Nick Shore, on playing in Magnitogorsk:
The town as a whole, it’s an industrial town, they’ve got a big steel factory and that’s where most people work. Obviously, that was a little bit of a change for me, dealing with the culture and the language and everything.
Shore, on his year in the KHL:
As a whole it was a good experience. I don’t have a lot of bad things to say about my time, they took good care of me. It was a tough kind of setup, I went over late, everything was a bit rushed and discombobulated at the beginning, but at the same time, I’m happy for it, I’m happy to be back. It was a good experience overall.

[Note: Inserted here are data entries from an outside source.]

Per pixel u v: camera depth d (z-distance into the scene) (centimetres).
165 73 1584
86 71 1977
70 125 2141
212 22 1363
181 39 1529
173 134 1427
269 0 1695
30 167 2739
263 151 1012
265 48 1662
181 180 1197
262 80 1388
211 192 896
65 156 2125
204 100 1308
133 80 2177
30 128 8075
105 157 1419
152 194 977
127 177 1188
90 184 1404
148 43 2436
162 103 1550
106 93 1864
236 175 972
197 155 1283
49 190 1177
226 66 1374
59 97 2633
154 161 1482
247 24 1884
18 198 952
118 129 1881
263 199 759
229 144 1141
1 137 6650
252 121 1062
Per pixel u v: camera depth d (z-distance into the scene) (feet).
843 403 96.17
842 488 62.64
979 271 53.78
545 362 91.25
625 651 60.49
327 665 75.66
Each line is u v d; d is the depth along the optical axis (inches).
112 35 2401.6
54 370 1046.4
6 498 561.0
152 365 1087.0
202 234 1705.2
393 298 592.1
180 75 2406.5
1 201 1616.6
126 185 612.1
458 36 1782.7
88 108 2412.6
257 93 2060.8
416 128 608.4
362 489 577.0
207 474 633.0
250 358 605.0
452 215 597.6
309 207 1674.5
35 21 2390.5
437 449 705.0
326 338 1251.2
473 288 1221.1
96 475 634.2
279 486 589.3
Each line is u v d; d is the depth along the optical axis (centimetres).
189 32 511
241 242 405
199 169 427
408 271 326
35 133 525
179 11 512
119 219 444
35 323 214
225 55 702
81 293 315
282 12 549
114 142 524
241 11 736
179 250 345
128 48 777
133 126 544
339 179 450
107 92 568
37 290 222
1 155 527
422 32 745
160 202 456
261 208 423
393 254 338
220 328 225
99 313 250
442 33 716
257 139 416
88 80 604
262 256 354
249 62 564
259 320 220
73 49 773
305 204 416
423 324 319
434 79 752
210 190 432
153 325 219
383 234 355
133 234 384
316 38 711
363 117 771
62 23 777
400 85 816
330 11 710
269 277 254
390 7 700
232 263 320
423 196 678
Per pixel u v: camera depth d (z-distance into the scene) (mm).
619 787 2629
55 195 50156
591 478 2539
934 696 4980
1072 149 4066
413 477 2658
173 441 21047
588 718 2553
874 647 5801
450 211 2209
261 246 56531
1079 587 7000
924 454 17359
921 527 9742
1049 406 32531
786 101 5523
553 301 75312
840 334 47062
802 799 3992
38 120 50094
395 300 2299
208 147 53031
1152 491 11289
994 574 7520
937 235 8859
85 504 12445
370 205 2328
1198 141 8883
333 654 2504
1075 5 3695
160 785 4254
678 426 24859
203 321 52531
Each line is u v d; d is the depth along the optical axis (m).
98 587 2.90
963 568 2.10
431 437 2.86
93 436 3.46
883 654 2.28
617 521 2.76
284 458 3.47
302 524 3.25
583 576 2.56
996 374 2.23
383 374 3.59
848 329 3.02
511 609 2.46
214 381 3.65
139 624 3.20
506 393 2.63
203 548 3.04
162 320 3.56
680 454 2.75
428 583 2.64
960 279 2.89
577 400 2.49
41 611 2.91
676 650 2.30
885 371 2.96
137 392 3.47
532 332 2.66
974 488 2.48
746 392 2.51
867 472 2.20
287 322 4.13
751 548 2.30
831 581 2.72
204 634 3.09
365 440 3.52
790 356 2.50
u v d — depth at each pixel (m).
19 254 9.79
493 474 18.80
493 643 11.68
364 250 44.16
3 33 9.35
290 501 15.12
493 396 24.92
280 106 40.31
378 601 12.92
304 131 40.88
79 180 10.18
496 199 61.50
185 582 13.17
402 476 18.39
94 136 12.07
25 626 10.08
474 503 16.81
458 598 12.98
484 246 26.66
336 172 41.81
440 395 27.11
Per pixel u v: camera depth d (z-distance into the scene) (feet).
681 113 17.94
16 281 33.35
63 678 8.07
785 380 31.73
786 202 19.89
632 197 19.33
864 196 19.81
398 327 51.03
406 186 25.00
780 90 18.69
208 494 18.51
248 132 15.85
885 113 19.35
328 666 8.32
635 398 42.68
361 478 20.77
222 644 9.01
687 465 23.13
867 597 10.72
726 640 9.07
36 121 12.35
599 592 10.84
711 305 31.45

Shore, on whether he was able to watch Denver Broncos games in Russia:
The time change, you know what I mean? I think it was 12 hours back to home, so sometimes you’d catch them on the other way around.
Shore, on living with the Muzzins:
It was really awesome for me having Muzz here, talking to him throughout the summer, kind of what to expect and everything. I lived at his house for a couple weeks before I got a place out here. From that standpoint, it’s always good to have a close relationship with someone on the team, but at the same time, this is a good group, and everyone makes it pretty easy.